Problem statement —
Copy out all of the text in the material below word for word, leaving out the pictures.

========

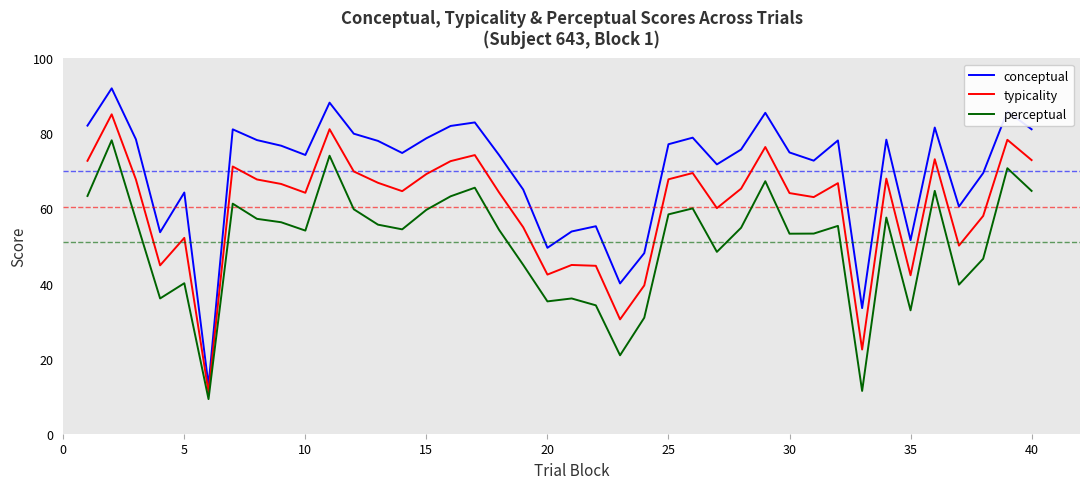

Which series has the widest spread of values?

conceptual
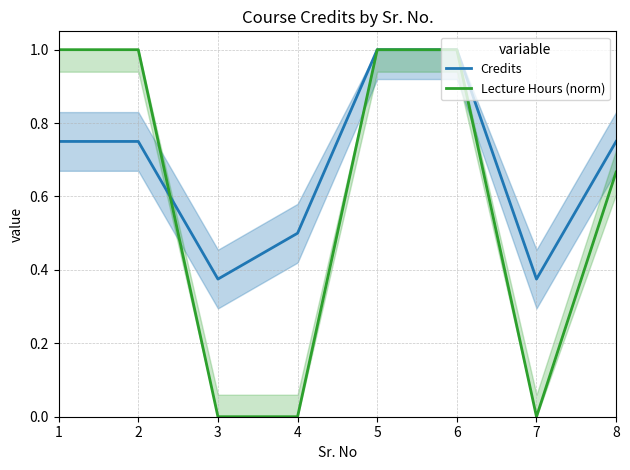

What is the sum of the Lecture Hours (norm) values at 7 and 2?

1.0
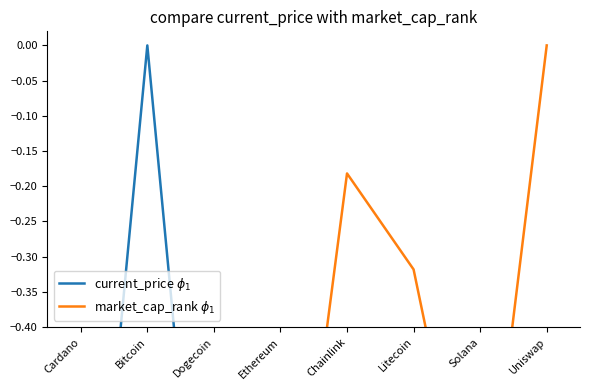

Is this an area chart (filled region under the line)?

No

========

Response —
Which series has the widest spread of values?

conceptual

What is the sum of the Lecture Hours (norm) values at 7 and 2?

1.0

Is this an area chart (filled region under the line)?

No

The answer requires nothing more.